◆ **DATA UNDER STUDY**:
^^^^^^^^

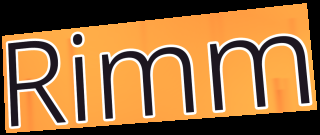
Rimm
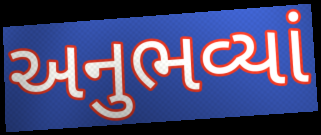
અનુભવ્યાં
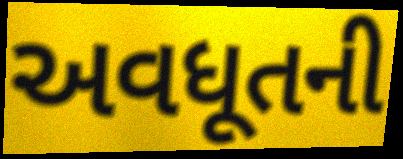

^^^^^^^^

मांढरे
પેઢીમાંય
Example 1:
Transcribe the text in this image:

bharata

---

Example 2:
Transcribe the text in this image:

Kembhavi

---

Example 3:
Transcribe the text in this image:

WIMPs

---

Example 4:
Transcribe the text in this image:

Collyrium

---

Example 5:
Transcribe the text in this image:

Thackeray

^^^^^^^^

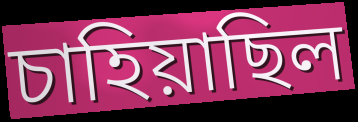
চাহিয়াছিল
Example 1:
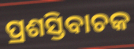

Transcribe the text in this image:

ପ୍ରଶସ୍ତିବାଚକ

^^^^^^^^

◆ **PROBLEM REQUIREMENTS**:
Report, for the data above, every line in which the string "Example" appears.

◆ **RESPONSE TO THIS TASK**:
Example 1:
Example 2:
Example 3:
Example 4:
Example 5:
Example 1:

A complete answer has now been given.